• **Instructions to follow**
Every entry in the following listing must be restated word for word, though not its pictures.

*** Opening Records for this task ***

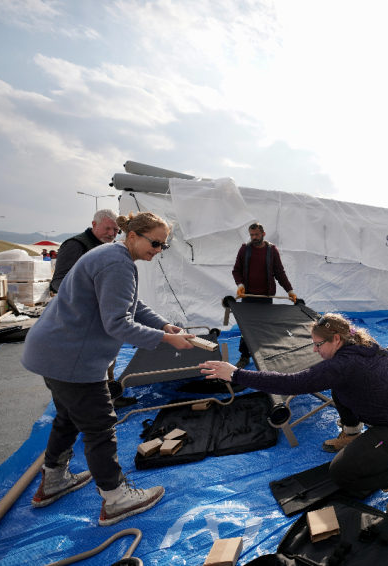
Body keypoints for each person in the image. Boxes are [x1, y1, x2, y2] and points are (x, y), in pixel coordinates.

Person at [21, 211, 195, 526]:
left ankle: (54, 480)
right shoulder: (118, 264)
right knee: (100, 425)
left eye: (163, 246)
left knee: (68, 417)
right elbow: (118, 324)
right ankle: (116, 498)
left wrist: (165, 325)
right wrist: (167, 340)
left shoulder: (113, 256)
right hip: (71, 359)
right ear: (132, 236)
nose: (157, 250)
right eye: (155, 243)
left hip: (52, 353)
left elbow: (134, 305)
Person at [199, 313, 388, 517]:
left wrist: (237, 374)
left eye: (318, 344)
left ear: (337, 339)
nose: (314, 349)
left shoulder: (344, 365)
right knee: (340, 389)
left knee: (341, 473)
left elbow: (293, 383)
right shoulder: (364, 345)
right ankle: (352, 433)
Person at [232, 222, 298, 368]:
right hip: (248, 297)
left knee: (264, 328)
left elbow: (279, 273)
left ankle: (264, 356)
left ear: (263, 234)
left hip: (266, 297)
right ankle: (245, 356)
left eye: (256, 234)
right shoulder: (244, 249)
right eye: (251, 235)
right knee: (246, 329)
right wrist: (240, 285)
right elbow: (236, 270)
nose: (254, 237)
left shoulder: (272, 251)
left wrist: (290, 291)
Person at [50, 210, 120, 294]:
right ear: (94, 225)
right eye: (107, 228)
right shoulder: (75, 245)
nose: (111, 233)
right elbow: (59, 280)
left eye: (116, 230)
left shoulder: (115, 248)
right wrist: (83, 297)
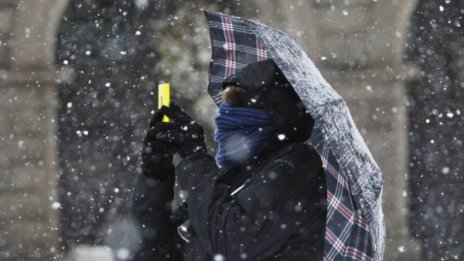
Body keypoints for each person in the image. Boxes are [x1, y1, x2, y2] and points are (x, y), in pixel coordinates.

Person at [131, 59, 327, 261]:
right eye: (227, 102)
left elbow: (232, 245)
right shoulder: (236, 173)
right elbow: (156, 253)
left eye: (238, 102)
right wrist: (155, 175)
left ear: (277, 112)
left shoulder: (296, 171)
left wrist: (195, 155)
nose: (226, 113)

*** Closing Records for this task ***

• **Response to the exercise**
Body keypoints for each person in the image. Boxes are [x1, y1, x2, y2] and points are (x, y), in pixel coordinates.

Person at [21, 211, 195, 526]:
left ankle: (54, 480)
right shoulder: (118, 264)
right knee: (100, 425)
left eye: (163, 246)
left knee: (68, 417)
right elbow: (118, 324)
right ankle: (116, 498)
left wrist: (165, 325)
right wrist: (167, 340)
left shoulder: (113, 256)
right hip: (71, 359)
right ear: (132, 236)
nose: (157, 250)
right eye: (155, 243)
left hip: (52, 353)
left elbow: (134, 305)
Person at [199, 313, 388, 517]:
left wrist: (237, 374)
left eye: (318, 344)
left ear: (337, 339)
nose: (314, 349)
left shoulder: (344, 365)
right knee: (340, 389)
left knee: (341, 473)
left elbow: (293, 383)
right shoulder: (364, 345)
right ankle: (352, 433)
Person at [232, 222, 298, 368]:
right hip: (248, 297)
left knee: (264, 328)
left elbow: (279, 273)
left ankle: (264, 356)
left ear: (263, 234)
left hip: (266, 297)
right ankle: (245, 356)
left eye: (256, 234)
right shoulder: (244, 249)
right eye: (251, 235)
right knee: (246, 329)
right wrist: (240, 285)
right elbow: (236, 270)
nose: (254, 237)
left shoulder: (272, 251)
left wrist: (290, 291)
Person at [50, 210, 120, 294]:
right ear: (94, 225)
right eye: (107, 228)
right shoulder: (75, 245)
nose: (111, 233)
right elbow: (59, 280)
left eye: (116, 230)
left shoulder: (115, 248)
right wrist: (83, 297)
Body keypoints for each person in the image. Boxes are [x1, y1, x2, y2] and points are (x, y), in pixel coordinates.

Person at [131, 59, 327, 261]:
right eye: (227, 102)
left elbow: (232, 245)
right shoulder: (236, 173)
right elbow: (156, 253)
left eye: (238, 102)
right wrist: (155, 175)
left ear: (277, 112)
left shoulder: (296, 171)
left wrist: (195, 155)
nose: (226, 113)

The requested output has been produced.